** Opening RECORDS PROVIDED block **

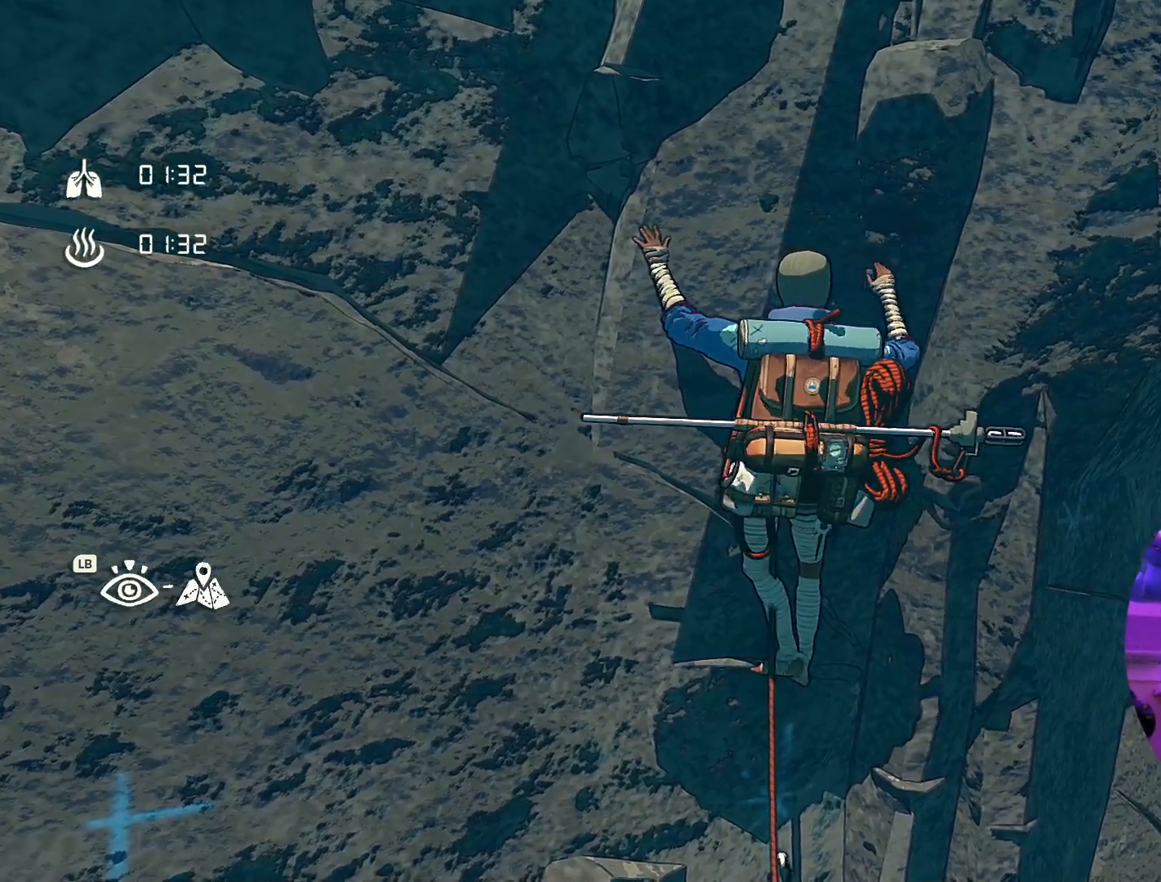
{"dt_ms": 500, "buttons": ["R1", "R2"], "left_stick": "center", "right_stick": "center", "events": [[150, "R1", "down"], [500, "R2", "down"]]}
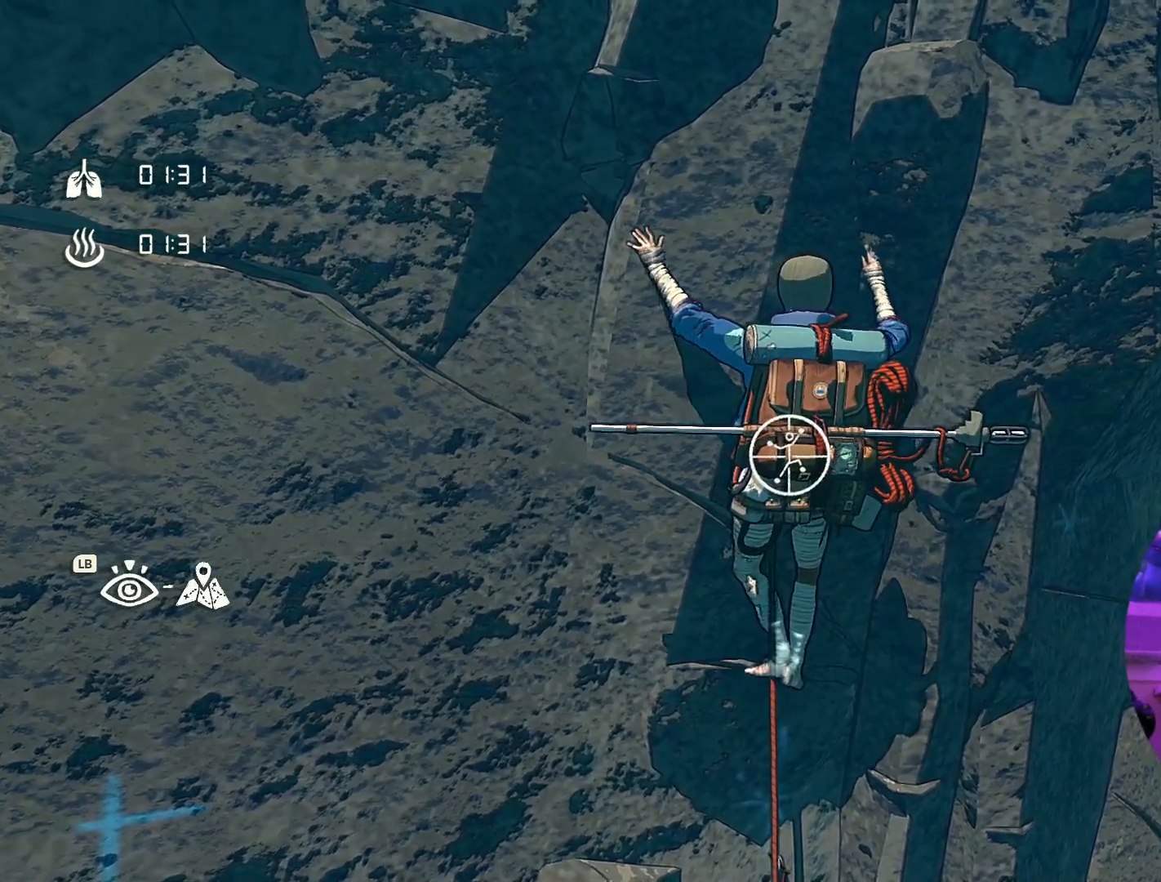
{"dt_ms": 500, "buttons": ["R1"], "left_stick": "center", "right_stick": "center", "events": [[233, "R1", "up"], [233, "R2", "up"], [417, "R1", "down"]]}
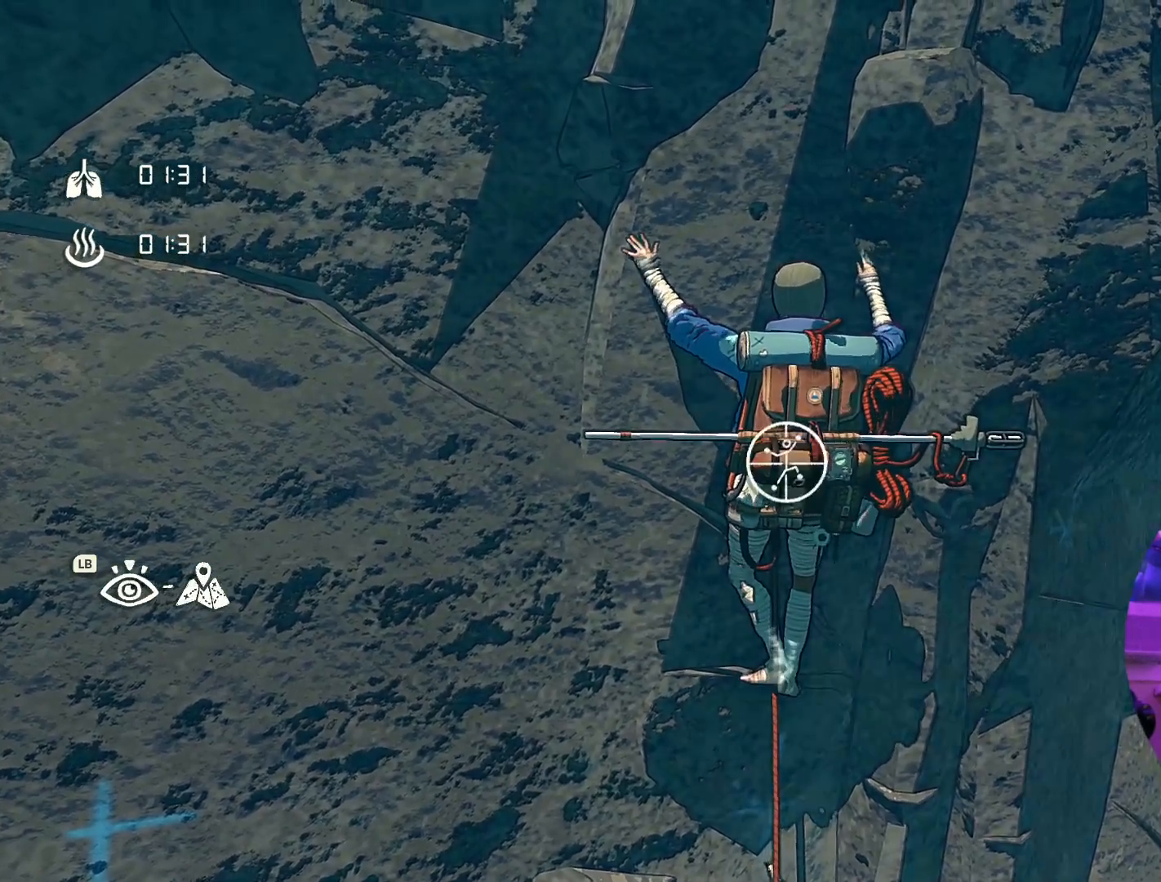
{"dt_ms": 500, "buttons": [], "left_stick": "down-left", "right_stick": "center", "events": [[50, "left_stick", "up-right"], [317, "R1", "up"], [367, "left_stick", "center"], [467, "left_stick", "down-left"]]}
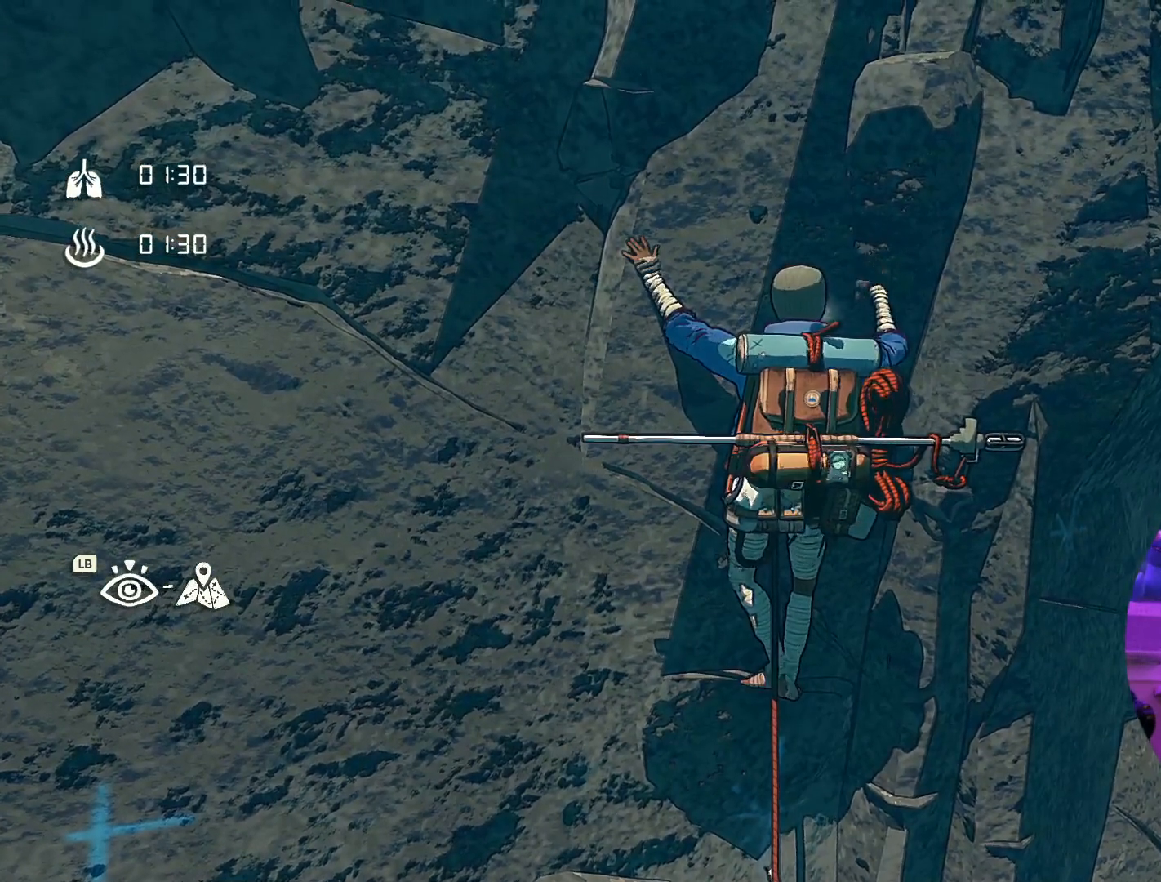
{"dt_ms": 500, "buttons": [], "left_stick": "up-right", "right_stick": "center", "events": [[167, "left_stick", "center"], [333, "left_stick", "up-right"]]}
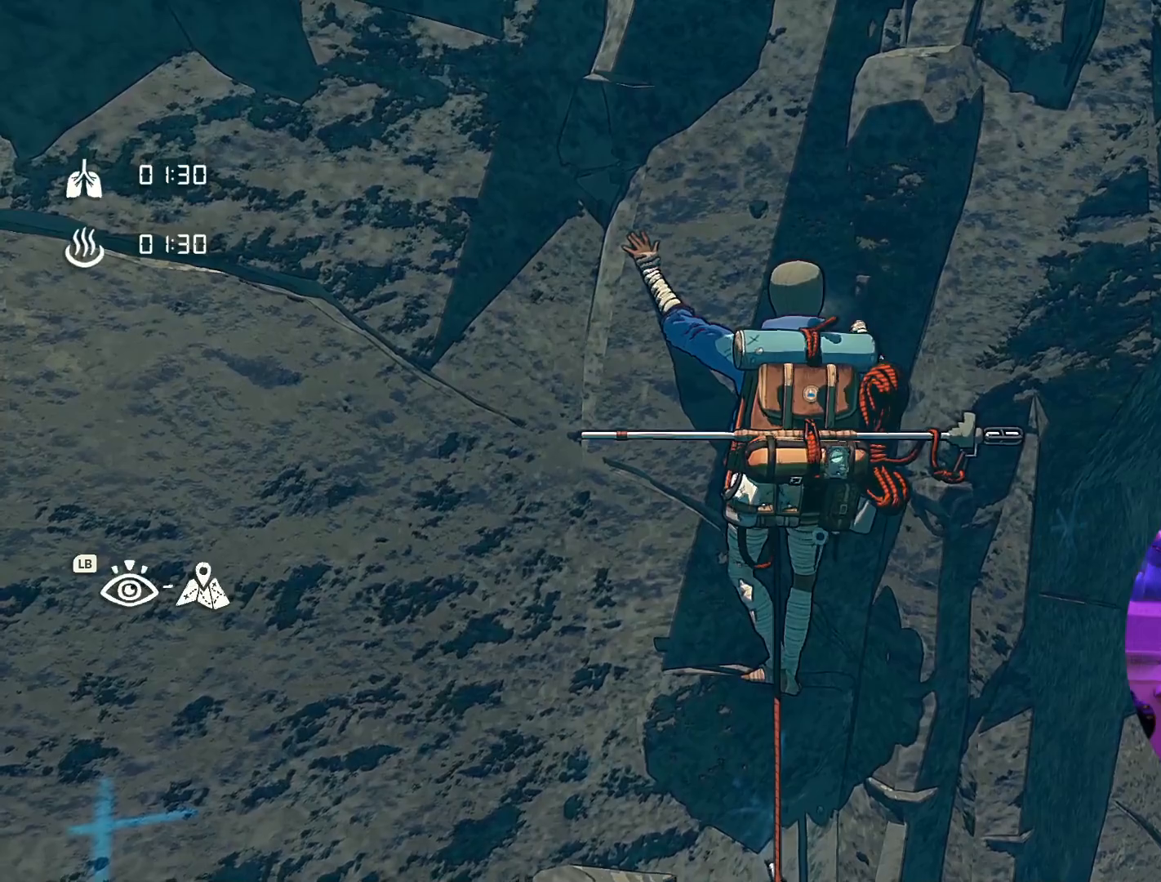
{"dt_ms": 1000, "buttons": [], "left_stick": "center", "right_stick": "center"}
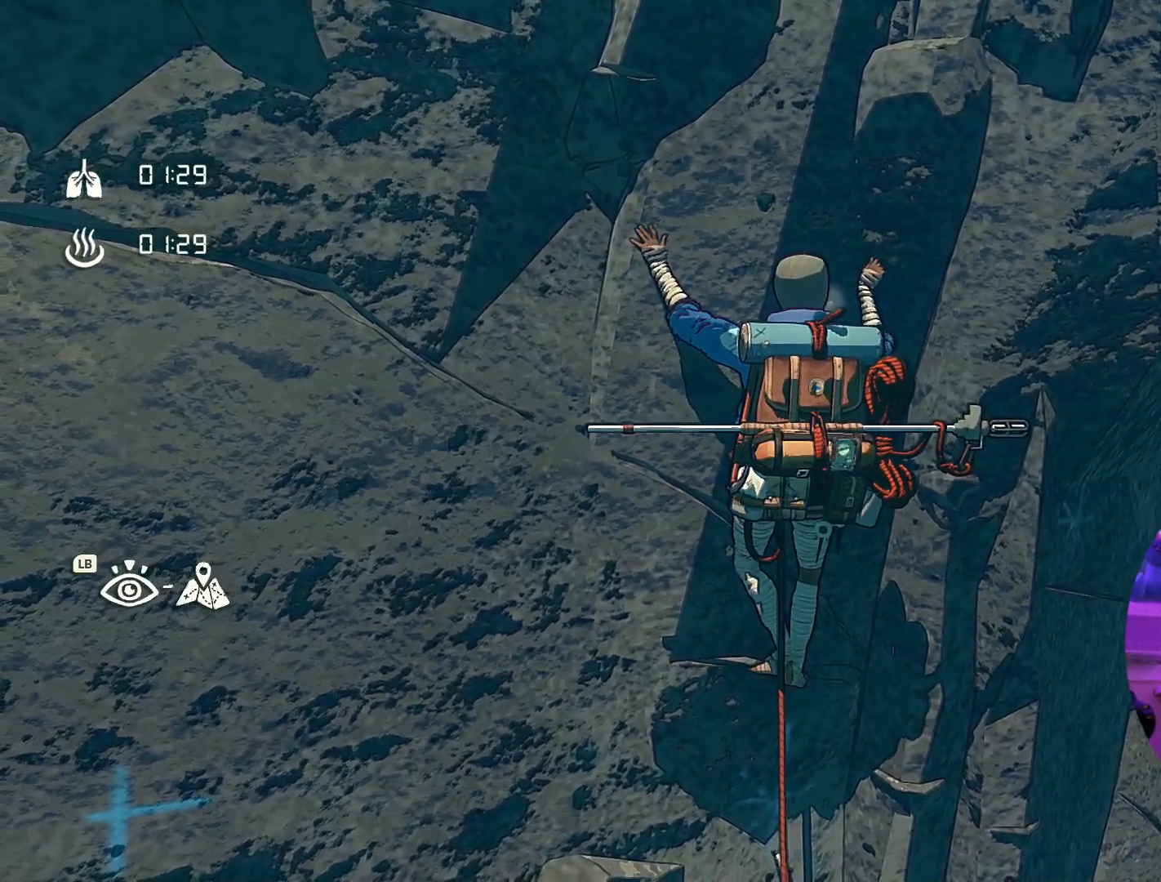
{"dt_ms": 500, "buttons": ["R1"], "left_stick": "up-left", "right_stick": "center"}
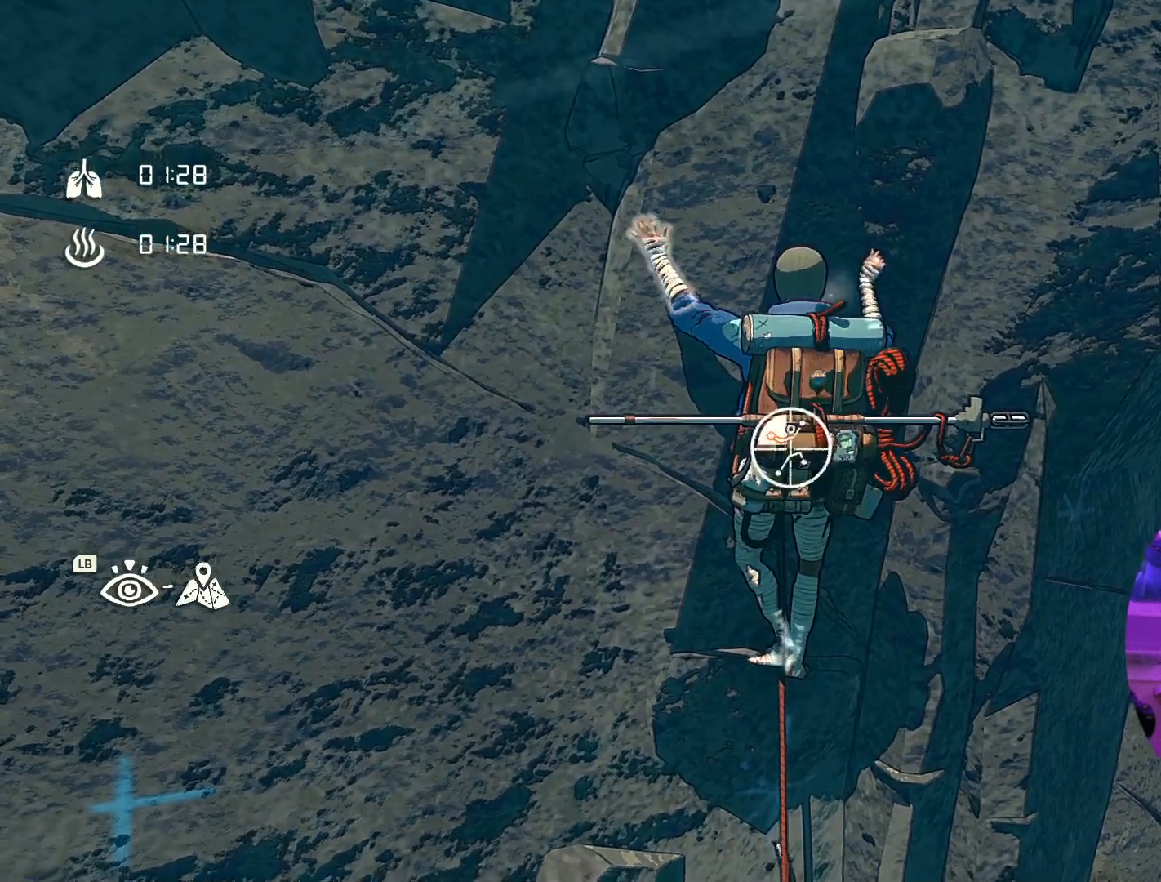
{"dt_ms": 500, "buttons": [], "left_stick": "down-left", "right_stick": "center", "events": [[250, "left_stick", "left"], [300, "R1", "up"], [417, "left_stick", "down-left"]]}
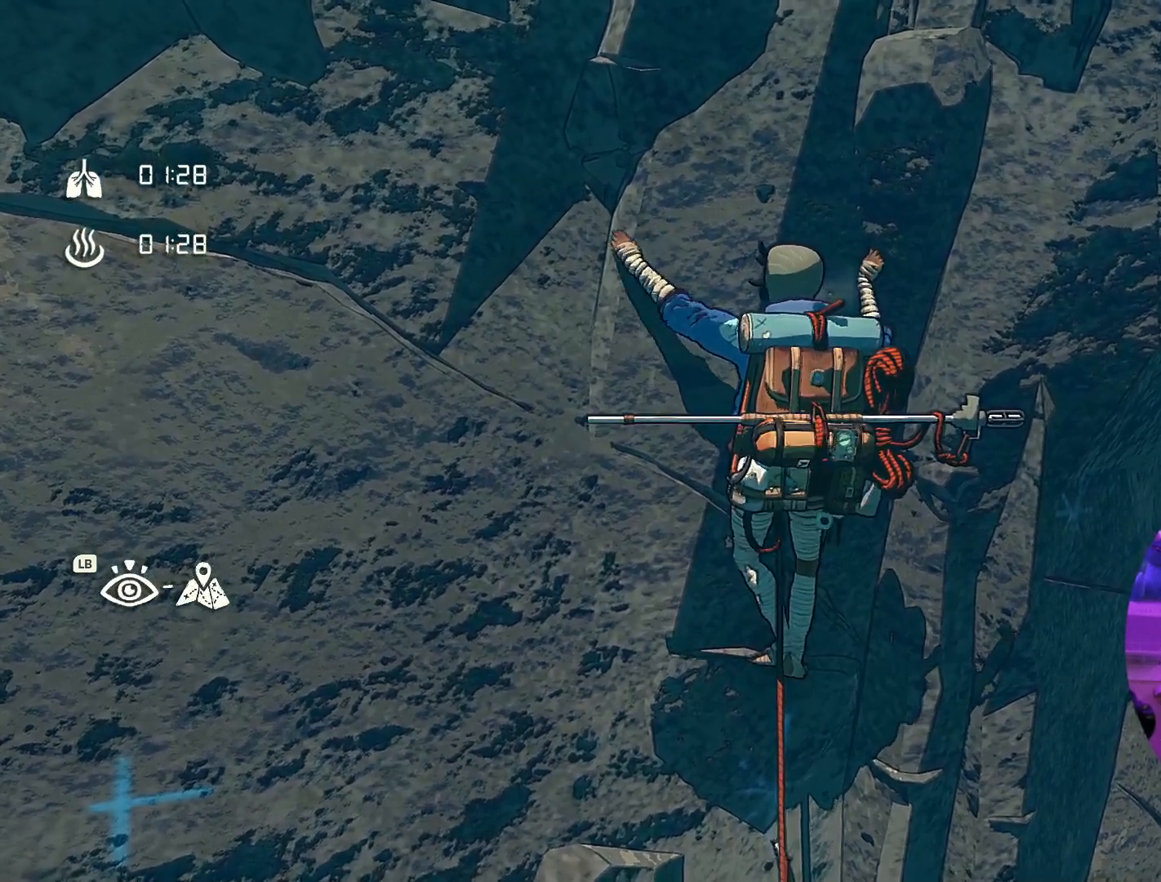
{"dt_ms": 500, "buttons": [], "left_stick": "up-right", "right_stick": "center", "events": [[133, "left_stick", "center"], [400, "left_stick", "up"], [467, "left_stick", "up-right"]]}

** Closing RECORDS PROVIDED block **

-- EXERCISE --
Each line above is to be transcribed exactly, though its pictures are not.

-- OUTPUT OF THE EXERCISE --
{"dt_ms": 500, "buttons": ["R1", "R2"], "left_stick": "center", "right_stick": "center", "events": [[150, "R1", "down"], [500, "R2", "down"]]}
{"dt_ms": 500, "buttons": ["R1"], "left_stick": "center", "right_stick": "center", "events": [[233, "R1", "up"], [233, "R2", "up"], [417, "R1", "down"]]}
{"dt_ms": 500, "buttons": [], "left_stick": "down-left", "right_stick": "center", "events": [[50, "left_stick", "up-right"], [317, "R1", "up"], [367, "left_stick", "center"], [467, "left_stick", "down-left"]]}
{"dt_ms": 500, "buttons": [], "left_stick": "up-right", "right_stick": "center", "events": [[167, "left_stick", "center"], [333, "left_stick", "up-right"]]}
{"dt_ms": 1000, "buttons": [], "left_stick": "center", "right_stick": "center"}
{"dt_ms": 500, "buttons": ["R1"], "left_stick": "up-left", "right_stick": "center"}
{"dt_ms": 500, "buttons": [], "left_stick": "down-left", "right_stick": "center", "events": [[250, "left_stick", "left"], [300, "R1", "up"], [417, "left_stick", "down-left"]]}
{"dt_ms": 500, "buttons": [], "left_stick": "up-right", "right_stick": "center", "events": [[133, "left_stick", "center"], [400, "left_stick", "up"], [467, "left_stick", "up-right"]]}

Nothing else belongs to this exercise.